*** Opening Document extract ***

An IP address that has binary 0s in all host bit positions is reserved for the network address. In a Class A network example, 113.0.0.0 is the IP address of the network, known as the network ID, containing the host 113.1.2.3. A router uses the network IP address when it forwards data on the Internet. In a Class B network example, the address 176.10.0.0 is a network address, as shown in Figure .

In a Class B network address, the first two octets are designated as the network portion. The last two octets contain 0s because those 16 bits are for host numbers and are used to identify devices that are attached to the network. The IP address, 176.10.0.0, is an example of a network address. This address is never assigned as a host address. A host address for a device on the 176.10.0.0 network might be 176.10.16.1. In this example, “176.10” is the network portion and “16.1” is the host portion.

To send data to all the devices on a network, a broadcast address is needed. A broadcast occurs when a source sends data to all devices on a network. To ensure that all the other devices on the network process the broadcast, the sender must use a destination IP address that they can recognize and process. Broadcast IP addresses end with binary 1s in the entire host part of the address.

In the network example, 176.10.0.0, the last 16 bits make up the host field or host part of the address. The broadcast that would be sent out to all devices on that network would include a destination address of 176.10.255.255. This is because 255 is the decimal value of an octet containing 11111111
Public and private IP addresses

The stability of the Internet depends directly on the uniqueness of publicly used network addresses. In Figure , there is an issue with the network addressing scheme. In looking at the networks, both have a network address of 198.150.11.0. The router in this illustration will not be able to forward the data packets correctly. Duplicate network IP addresses prevent the router from performing its job of best path selection. Unique addresses are required for each device on a network.

*** Closing Document extract ***
*** Opening Given data ***

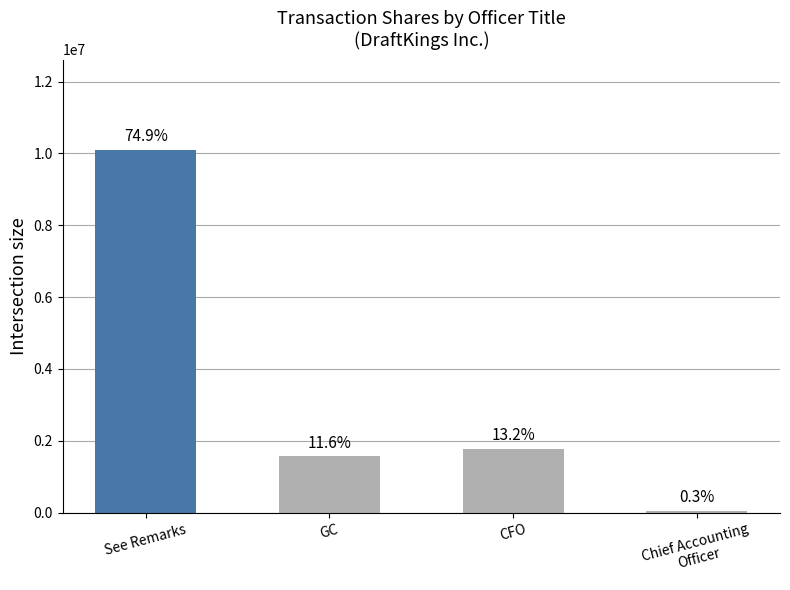

Does the chart contain any negative values?

No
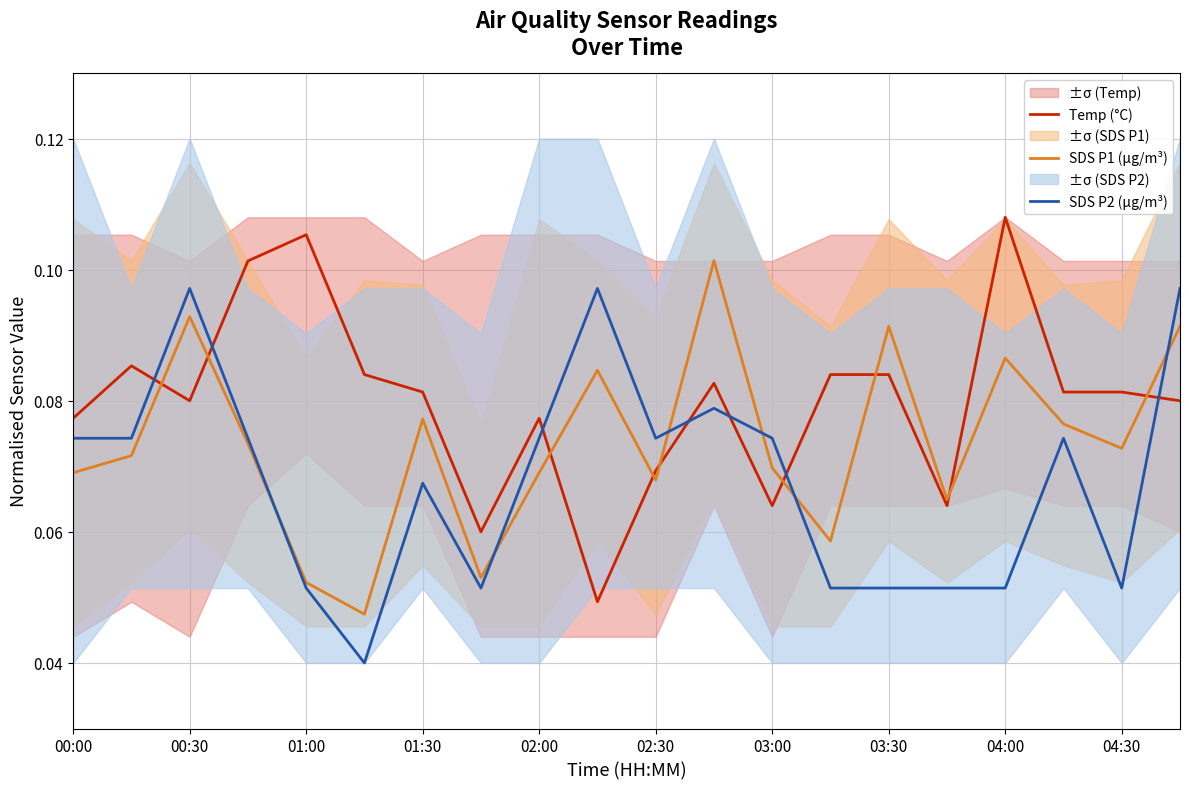

Reading right to left, extract all data points from this chart.

Temp (°C): 0.1	0.1	0.1	0.1	0.1	0.1	0.1	0.1	0.1	0.1	0.0	0.1	0.1	0.1	0.1	0.1	0.1	0.1	0.1	0.1
SDS P1 (µg/m³): 0.1	0.1	0.1	0.1	0.1	0.1	0.1	0.1	0.1	0.1	0.1	0.1	0.1	0.1	0.0	0.1	0.1	0.1	0.1	0.1
SDS P2 (µg/m³): 0.1	0.1	0.1	0.1	0.1	0.1	0.1	0.1	0.1	0.1	0.1	0.1	0.1	0.1	0.0	0.1	0.1	0.1	0.1	0.1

*** Closing Given data ***

Pick up the IP addressing passage after its last sentence and carry it forward.

A procedure was needed to make sure that addresses were in fact unique. Originally, an organization known as the Internet Network Information Center (InterNIC) handled this procedure. InterNIC no longer exists and has been succeeded by the Internet Assigned Numbers Authority (IANA). IANA carefully manages the remaining supply of IP addresses to ensure that duplication of publicly used addresses does not occur. Duplication would cause instability in the Internet and compromise its ability to deliver datagrams to networks.

Public IP addresses are unique. No two machines that connect to a public network can have the same IP address because public IP addresses are global and standardized. All machines connected to the Internet agree to conform to the system. Public IP addresses must be obtained from an Internet service provider (ISP) or a registry at some expense.

With the rapid growth of the Internet, public IP addresses were beginning to run out. New addressing schemes, such as classless interdomain routing (CIDR) and IPv6 were developed to help solve the problem. CIDR and IPv6 are discussed later in the course.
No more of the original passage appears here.